The best way of measuring the popularity of a course, institution and city with students is when they are nearing the completion of their studies. Using results from the National Student Survey, we can calculate which cities give graduates the most positive feelings.
For every student city, we have calculated a course satisfaction score. The city score weights the satisfaction score (which is out of five) for each university by its percentage of total students in the city. This also gives a score out of five.
The course satisfaction score is really an inverse measure of dissatisfaction. All universities produce reasonably high satisfaction levels. The percentages of students reporting themselves as at least 'satisfied' range from the low 70s up to the mid 90s, with the average in the high 80s. The top performers have very few dissatisfied students, as few as one-sixth of the bottom universities.
A score out of five for each university and has been calculated by ranking it along the score distribution for all UK universities. The top universities score just below 5.0 while the bottom ones score just above 0.0.
The score for a city is usually away from the extremes due to averaging, with the exception of cities that are dominated by a top or bottom performing university. Large cities with many universities tend to have scores close to the overall average for all universities, which is 2.5 out of 5.0.
To provide a fairer comparison, scores are compared for cities in three groups: big cities (>300,000 people), smaller university cities (cities/towns that are home to multiple universities but <300,000 people), and single-university towns (cities/towns that are home to just one higher-education institution).
Top 5 Big Cities1. Belfast (3.8)2. Coventry (3.6)3. Cardiff (3.3)4. Nottingham (3.0)5. Birmingham (2.8)The big student cities that achieve the highest student satisfaction rates all employ a similar model. Each city supports a large student population in or very close to the city centre. Students are right at the heart of city life and the facilities offered by the city produce happy students.
Belfast, the capital and largest city in Northern Ireland, takes the prize as the most popular big student city in the UK. Belfast's high overall rating is driven by Queen's University Belfast, which accounts for close to half of the city's students and has a course satisfaction rating of 4.2. Students in the city benefit from relatively low congestion and cheap living.
In second spot is Coventry, a student city close to Birmingham with two large universities. Its biggest and highest rated university is Coventry University, which has its main campus located in the city centre.
The fourth and fifth most satisfying student cities in the UK are Nottingham and Birmingham respectively. Nottingham is home to more than 60,000 students attending its two universities. Birmingham is the UK's second largest city and the base for the University of Birmingham.
Top 5 Small Cities1. Norwich (4.6)2. Hull (4.2)3. Bath (4.1)4. Oxford (3.8)5. York (3.5)
Top 5 Towns1. St Andrews (4.7)2. Guildford (4.6)3. Exeter (4.5)4. Lancaster (4.4)5. Durham (4.3)
The student satisfaction figures quoted are calculated using data for 2011/12 (published in 2013) from the National Student Survey (NSS).

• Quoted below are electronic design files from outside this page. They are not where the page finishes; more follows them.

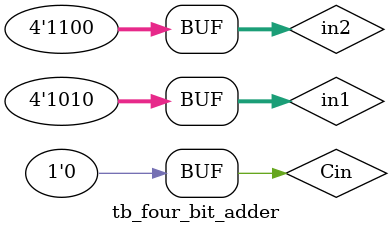
<source format=v>
module tb_four_bit_adder();
	reg [3:0] in1, in2;
	wire [3:0] S;
	reg Cin;
	wire Cout;

	four_bit_adder my_four_bit_adder(in1, in2,Cin, S, Cout);


initial	begin
	in1 = 4'hA;
	in2 = 4'hB;
	Cin = 0;	
	#10;

	in1 = 4'hA;
	in2 = 4'hB;
	Cin = 1;	
	#10;

	in1 = 4'hC;
	in2 = 4'hD;
	Cin = 0;	
	#10;

	in1 = 4'hA;
	in2 = 4'hC;
	Cin = 0;	
	#10;
	end

endmodule
</source>
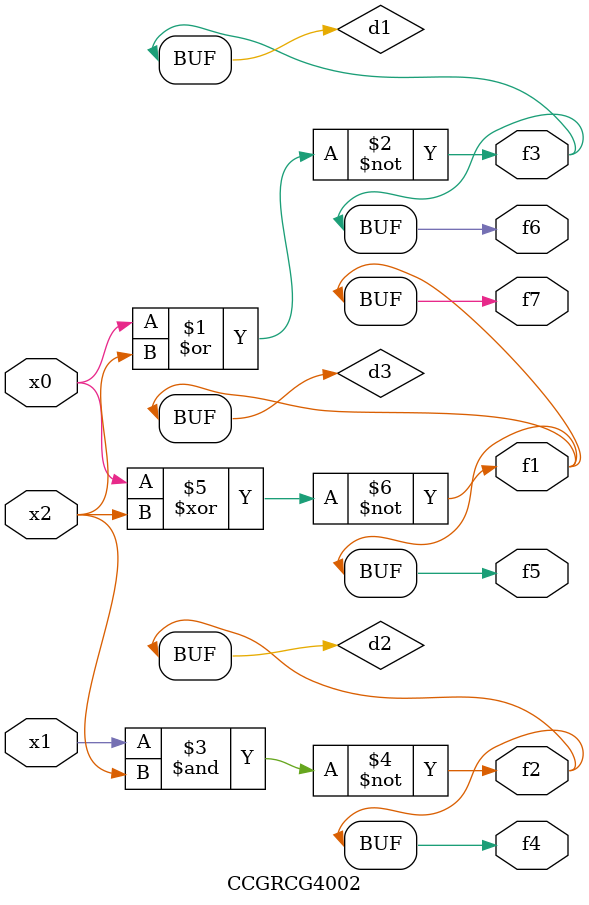
<source format=v>
module CCGRCG4002(
	input x0, x1, x2,
	output f1, f2, f3, f4, f5, f6, f7
);

	wire d1, d2, d3;

	nor (d1, x0, x2);
	nand (d2, x1, x2);
	xnor (d3, x0, x2);
	assign f1 = d3;
	assign f2 = d2;
	assign f3 = d1;
	assign f4 = d2;
	assign f5 = d3;
	assign f6 = d1;
	assign f7 = d3;
endmodule

</source>
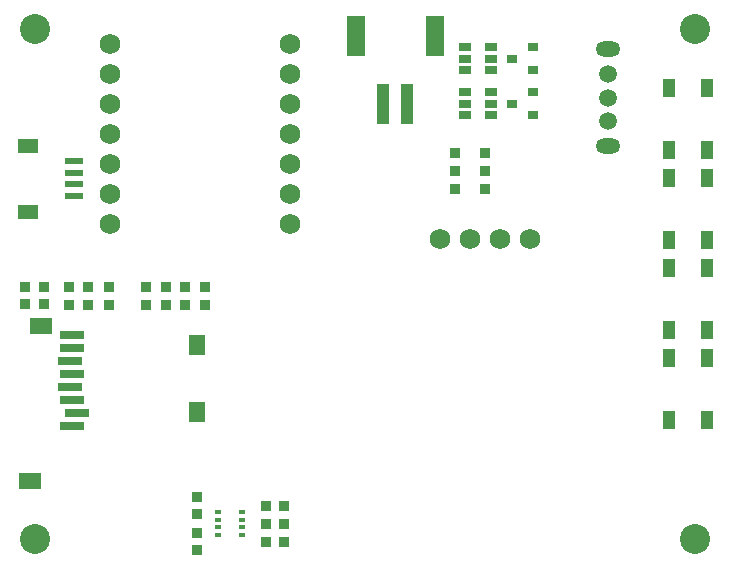
<source format=gbr>
%TF.GenerationSoftware,KiCad,Pcbnew,9.0.7*%
%TF.CreationDate,2026-02-15T10:57:45-05:00*%
%TF.ProjectId,destinationWeatherStation_v4-5,64657374-696e-4617-9469-6f6e57656174,03*%
%TF.SameCoordinates,PX6bcb370PY43d3480*%
%TF.FileFunction,Soldermask,Top*%
%TF.FilePolarity,Negative*%
%FSLAX46Y46*%
G04 Gerber Fmt 4.6, Leading zero omitted, Abs format (unit mm)*
G04 Created by KiCad (PCBNEW 9.0.7) date 2026-02-15 10:57:45*
%MOMM*%
%LPD*%
G01*
G04 APERTURE LIST*
%ADD10R,1.000000X1.550000*%
%ADD11R,0.972000X0.802000*%
%ADD12C,2.540000*%
%ADD13R,0.929000X0.820000*%
%ADD14R,0.970000X0.871000*%
%ADD15R,1.500000X3.400000*%
%ADD16R,1.000000X3.500000*%
%ADD17R,1.000000X0.700000*%
%ADD18R,2.000000X0.800000*%
%ADD19R,1.400000X1.800000*%
%ADD20R,1.900000X1.400000*%
%ADD21R,0.820000X0.929000*%
%ADD22C,1.750000*%
%ADD23R,1.800000X1.200000*%
%ADD24R,1.550000X0.600000*%
%ADD25R,0.500000X0.350000*%
%ADD26O,2.100000X1.300000*%
%ADD27C,1.500000*%
G04 APERTURE END LIST*
D10*
%TO.C,SW5*%
X60655000Y-31665000D03*
X60655000Y-36915000D03*
X57455000Y-31665000D03*
X57455000Y-36915000D03*
%TD*%
%TO.C,SW3*%
X60655000Y-16425000D03*
X60655000Y-21675000D03*
X57455000Y-16425000D03*
X57455000Y-21675000D03*
%TD*%
%TO.C,SW2*%
X60655000Y-8805000D03*
X60655000Y-14055000D03*
X57455000Y-8805000D03*
X57455000Y-14055000D03*
%TD*%
D11*
%TO.C,Q2*%
X45970000Y-7300000D03*
X45970000Y-5400000D03*
X44200000Y-6350000D03*
%TD*%
D12*
%TO.C,H1*%
X3810000Y-3810000D03*
%TD*%
D13*
%TO.C,R12*%
X41909000Y-14365000D03*
X41909000Y-15875000D03*
X41909000Y-17385000D03*
%TD*%
D14*
%TO.C,C2*%
X17526000Y-46482000D03*
X17526000Y-47982000D03*
%TD*%
D15*
%TO.C,J1*%
X37640000Y-4439000D03*
X30940000Y-4439000D03*
D16*
X35290000Y-10189000D03*
X33290000Y-10189000D03*
%TD*%
D17*
%TO.C,Q4*%
X42375000Y-7300000D03*
X42375000Y-6350000D03*
X42375000Y-5400000D03*
X40175000Y-5400000D03*
X40175000Y-6350000D03*
X40175000Y-7300000D03*
%TD*%
D18*
%TO.C,J2*%
X6943000Y-37475000D03*
X7343000Y-36375000D03*
X6943000Y-35275000D03*
X6743000Y-34175000D03*
X6943000Y-33075000D03*
X6743000Y-31975000D03*
X6943000Y-30875000D03*
X6943000Y-29775000D03*
D19*
X17493000Y-30585000D03*
X17493000Y-36285000D03*
D20*
X4343000Y-28985000D03*
X3343000Y-42135000D03*
%TD*%
D10*
%TO.C,SW4*%
X60655000Y-24045000D03*
X60655000Y-29295000D03*
X57455000Y-24045000D03*
X57455000Y-29295000D03*
%TD*%
D21*
%TO.C,R10*%
X24880000Y-47244000D03*
X23370000Y-47244000D03*
%TD*%
D13*
%TO.C,R5*%
X14859000Y-25661000D03*
X14859000Y-27171000D03*
%TD*%
D14*
%TO.C,C4*%
X4572000Y-27166000D03*
X4572000Y-25666000D03*
%TD*%
D12*
%TO.C,H4*%
X59690000Y-46990000D03*
%TD*%
D13*
%TO.C,R3*%
X8313000Y-25661000D03*
X8313000Y-27171000D03*
%TD*%
D22*
%TO.C,U1*%
X10160000Y-5080000D03*
X10160000Y-7620000D03*
X10160000Y-10160000D03*
X10160000Y-12700000D03*
X10160000Y-15240000D03*
X10160000Y-17780000D03*
X10160000Y-20320000D03*
X25400000Y-20320000D03*
X25400000Y-17780000D03*
X25400000Y-15240000D03*
X25400000Y-12700000D03*
X25400000Y-10160000D03*
X25400000Y-7620000D03*
X25400000Y-5080000D03*
%TD*%
D23*
%TO.C,J3*%
X3205000Y-13710000D03*
X3205000Y-19310000D03*
D24*
X7080000Y-15010000D03*
X7080000Y-16010000D03*
X7080000Y-17010000D03*
X7080000Y-18010000D03*
%TD*%
D13*
%TO.C,R1*%
X18161000Y-25661000D03*
X18161000Y-27171000D03*
%TD*%
D25*
%TO.C,U2*%
X21345000Y-44745000D03*
X21345000Y-45395000D03*
X21345000Y-46045000D03*
X21345000Y-46695000D03*
X19295000Y-46695000D03*
X19295000Y-46045000D03*
X19295000Y-45395000D03*
X19295000Y-44745000D03*
%TD*%
D11*
%TO.C,Q1*%
X45970000Y-11110000D03*
X45970000Y-9210000D03*
X44200000Y-10160000D03*
%TD*%
D13*
%TO.C,R2*%
X6662000Y-25661000D03*
X6662000Y-27171000D03*
%TD*%
D22*
%TO.C,U3*%
X38100000Y-21590000D03*
X40640000Y-21590000D03*
X43180000Y-21590000D03*
X45720000Y-21590000D03*
%TD*%
D21*
%TO.C,R9*%
X24890000Y-45720000D03*
X23380000Y-45720000D03*
%TD*%
D13*
%TO.C,R6*%
X13208000Y-25661000D03*
X13208000Y-27171000D03*
%TD*%
D26*
%TO.C,SW1*%
X52324000Y-13752000D03*
X52324000Y-5552000D03*
D27*
X52324000Y-11652000D03*
X52324000Y-9652000D03*
X52324000Y-7652000D03*
%TD*%
D12*
%TO.C,H3*%
X3810000Y-46990000D03*
%TD*%
D13*
%TO.C,R7*%
X16510000Y-25661000D03*
X16510000Y-27171000D03*
%TD*%
%TO.C,R11*%
X39370000Y-14365000D03*
X39370000Y-15875000D03*
X39370000Y-17385000D03*
%TD*%
D21*
%TO.C,R8*%
X24890000Y-44196000D03*
X23380000Y-44196000D03*
%TD*%
D14*
%TO.C,C1*%
X17526000Y-43446000D03*
X17526000Y-44946000D03*
%TD*%
D13*
%TO.C,R4*%
X10033000Y-25661000D03*
X10033000Y-27171000D03*
%TD*%
D14*
%TO.C,C3*%
X2921000Y-27166000D03*
X2921000Y-25666000D03*
%TD*%
D17*
%TO.C,Q3*%
X42375000Y-11110000D03*
X42375000Y-10160000D03*
X42375000Y-9210000D03*
X40175000Y-9210000D03*
X40175000Y-10160000D03*
X40175000Y-11110000D03*
%TD*%
D12*
%TO.C,H2*%
X59690000Y-3810000D03*
%TD*%
M02*

</source>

The NSS has been conducted by Ipsos MORI for the Higher Education Funding Council for England annually since 2005. It runs across all publicly funded Higher Education Institutions in England, Wales, Northern Ireland, and Scotland.
The NSS takes place between January and the end of April each year. The response rate is around two-thirds, corresponding to approximately 300,000 individual forms submitted.

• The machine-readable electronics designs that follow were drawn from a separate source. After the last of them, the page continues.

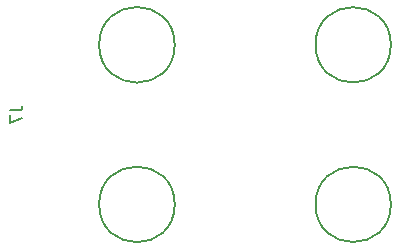
<source format=gbr>
G04 #@! TF.FileFunction,Legend,Bot*
%FSLAX46Y46*%
G04 Gerber Fmt 4.6, Leading zero omitted, Abs format (unit mm)*
G04 Created by KiCad (PCBNEW 4.0.7) date 03/04/18 13:02:16*
%MOMM*%
%LPD*%
G01*
G04 APERTURE LIST*
%ADD10C,0.100000*%
%ADD11C,0.150000*%
G04 APERTURE END LIST*
D10*
D11*
X170205000Y-96980000D02*
G75*
G03X170205000Y-96980000I-3200000J0D01*
G01*
X170205000Y-110490000D02*
G75*
G03X170205000Y-110490000I-3200000J0D01*
G01*
X188505000Y-110490000D02*
G75*
G03X188505000Y-110490000I-3190000J0D01*
G01*
X188505000Y-96980000D02*
G75*
G03X188505000Y-96980000I-3190000J0D01*
G01*
X156297381Y-102536667D02*
X157011667Y-102536667D01*
X157154524Y-102489047D01*
X157249762Y-102393809D01*
X157297381Y-102250952D01*
X157297381Y-102155714D01*
X156297381Y-102917619D02*
X156297381Y-103584286D01*
X157297381Y-103155714D01*
M02*

</source>
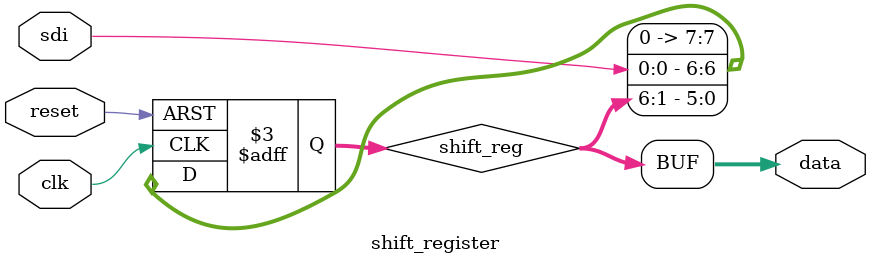
<source format=v>
module shift_register #(parameter WORD = 8)(
    input wire clk,
    input wire reset,
    input wire sdi,
    output wire [WORD-1:0] data
);

    reg [WORD-1:0] shift_reg;

    always @(posedge clk or negedge reset) begin
        if (!reset) begin
            shift_reg <= {WORD{1'b0}};
        end else begin
            shift_reg <= {sdi, shift_reg[WORD-2:1]};
        end
    end

    assign data = shift_reg;

endmodule

</source>
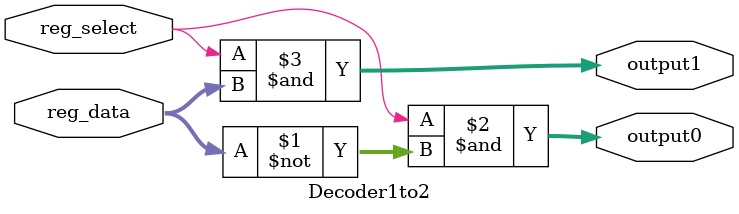
<source format=v>
module Decoder1to2 (
    input wire reg_select,
    input wire [15:0] reg_data,
    output wire [15:0] output1,
    output wire [15:0] output0
);

    assign output0 = reg_select & ~reg_data;
    assign output1 = reg_select & reg_data;

endmodule

</source>
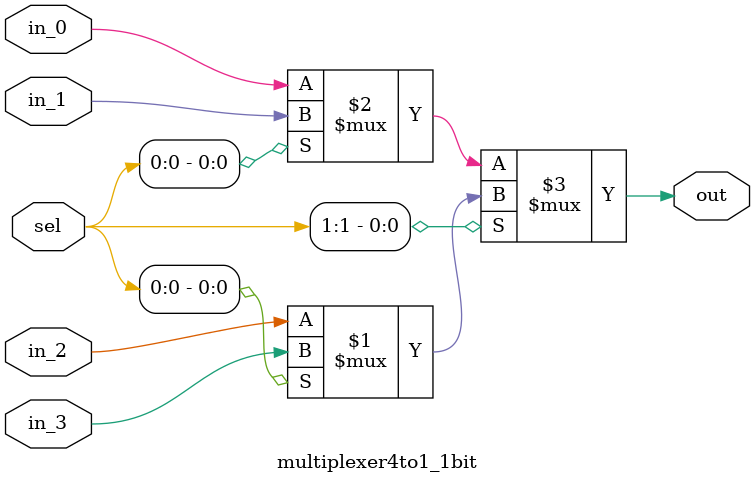
<source format=v>
module multiplexer4to1 (output[7:0] out, input[7:0] in_0, in_1, in_2, in_3, input[1:0] sel);
    assign out = (sel[1])?((sel[0])?in_3:in_2):((sel[0])?in_1:in_0);
endmodule

module multiplexer4to1_1bit (output out, input in_0, in_1, in_2, in_3, input[1:0] sel);
    assign out = (sel[1])?((sel[0])?in_3:in_2):((sel[0])?in_1:in_0);
endmodule

</source>
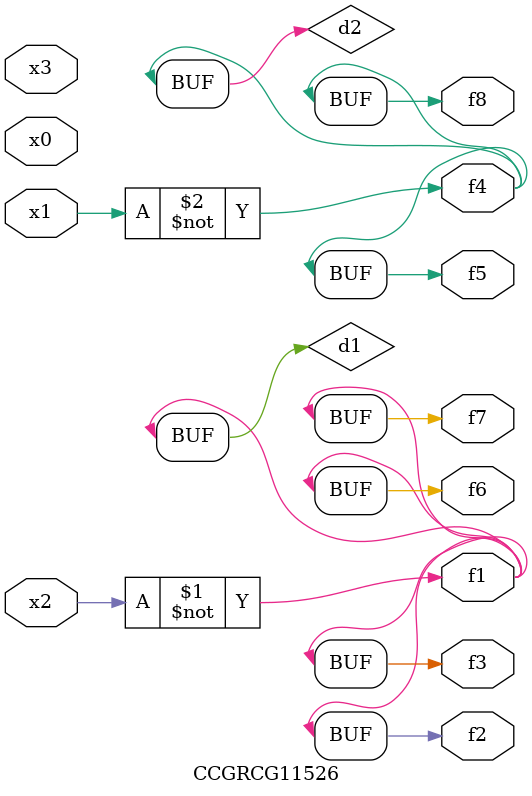
<source format=v>
module CCGRCG11526(
	input x0, x1, x2, x3,
	output f1, f2, f3, f4, f5, f6, f7, f8
);

	wire d1, d2;

	xnor (d1, x2);
	not (d2, x1);
	assign f1 = d1;
	assign f2 = d1;
	assign f3 = d1;
	assign f4 = d2;
	assign f5 = d2;
	assign f6 = d1;
	assign f7 = d1;
	assign f8 = d2;
endmodule

</source>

The survey gathers opinions from final-year undergraduates on the quality of the courses they studied. It asks them to provide honest feedback on what it has been like to do the course at the institution. Scores are correlated with general measures of personal welfare.
Respondents rate a number of common student experiences, including teaching and learning, assessment and feedback, academic support, organisation and management and learning resources.
Satisfaction is calculated using the combination of the percentage of students responding “Definitely Agree” and “Mostly Agree” to the question about overall satisfaction with the course.